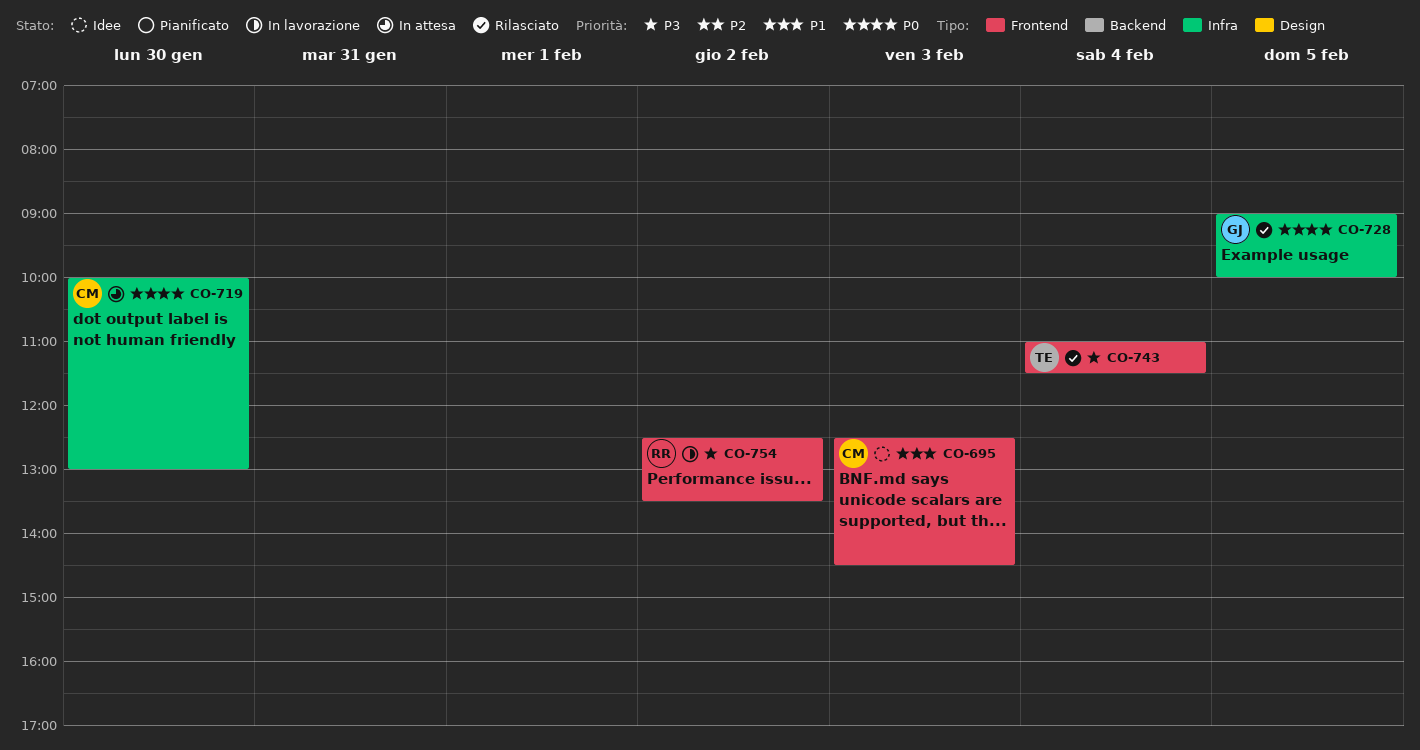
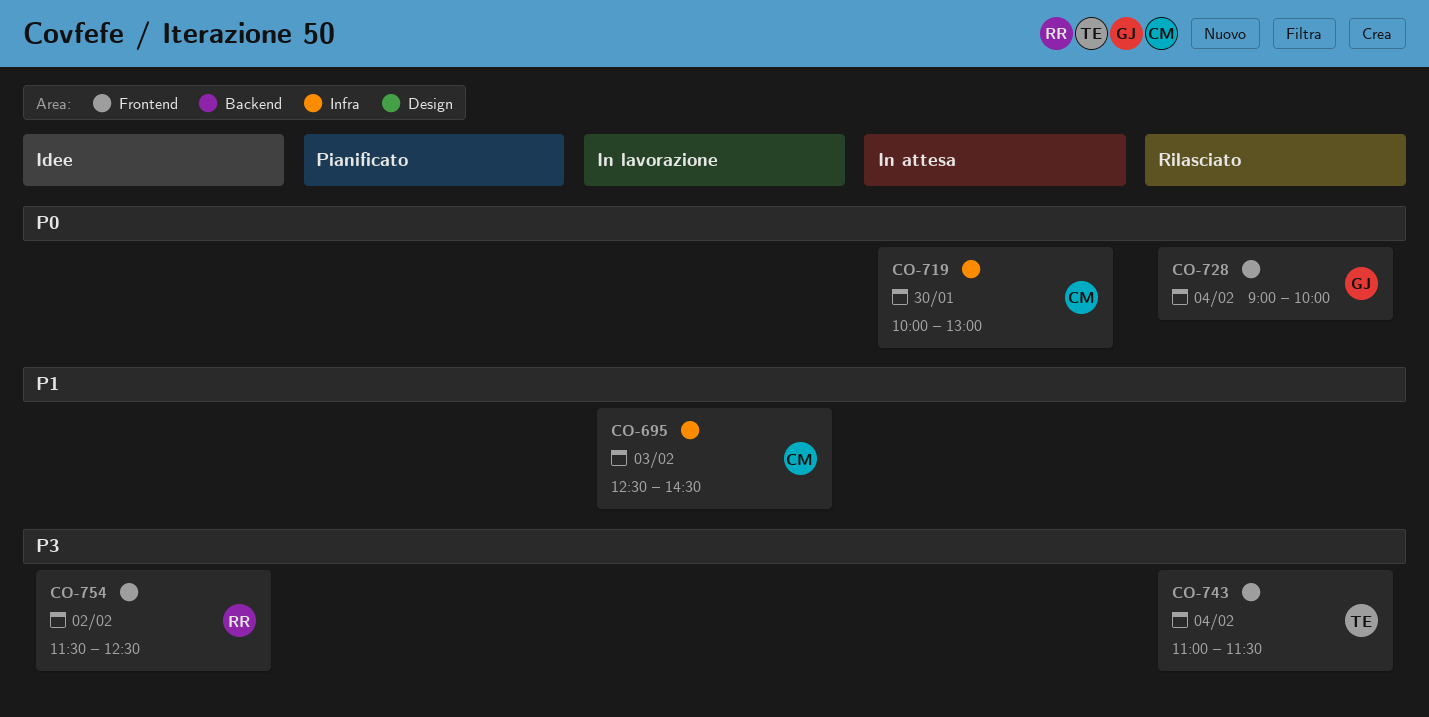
CO-695, status: Idee -> In lavorazione
CO-695, label: Frontend -> Infra
CO-728, label: Infra -> Frontend
CO-728, day: Feb 5 -> Feb 4
CO-754, status: In lavorazione -> Idee
CO-754, begins: 12:30 -> 11:30
CO-754, ends: 13:30 -> 12:30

__WHAT THE TASK REQUIRES__.
Report each line of the data that includes the string "Idee".

__SOLUTION TO THIS PROBLEM__.
CO-695, status: Idee -> In lavorazione
CO-754, status: In lavorazione -> Idee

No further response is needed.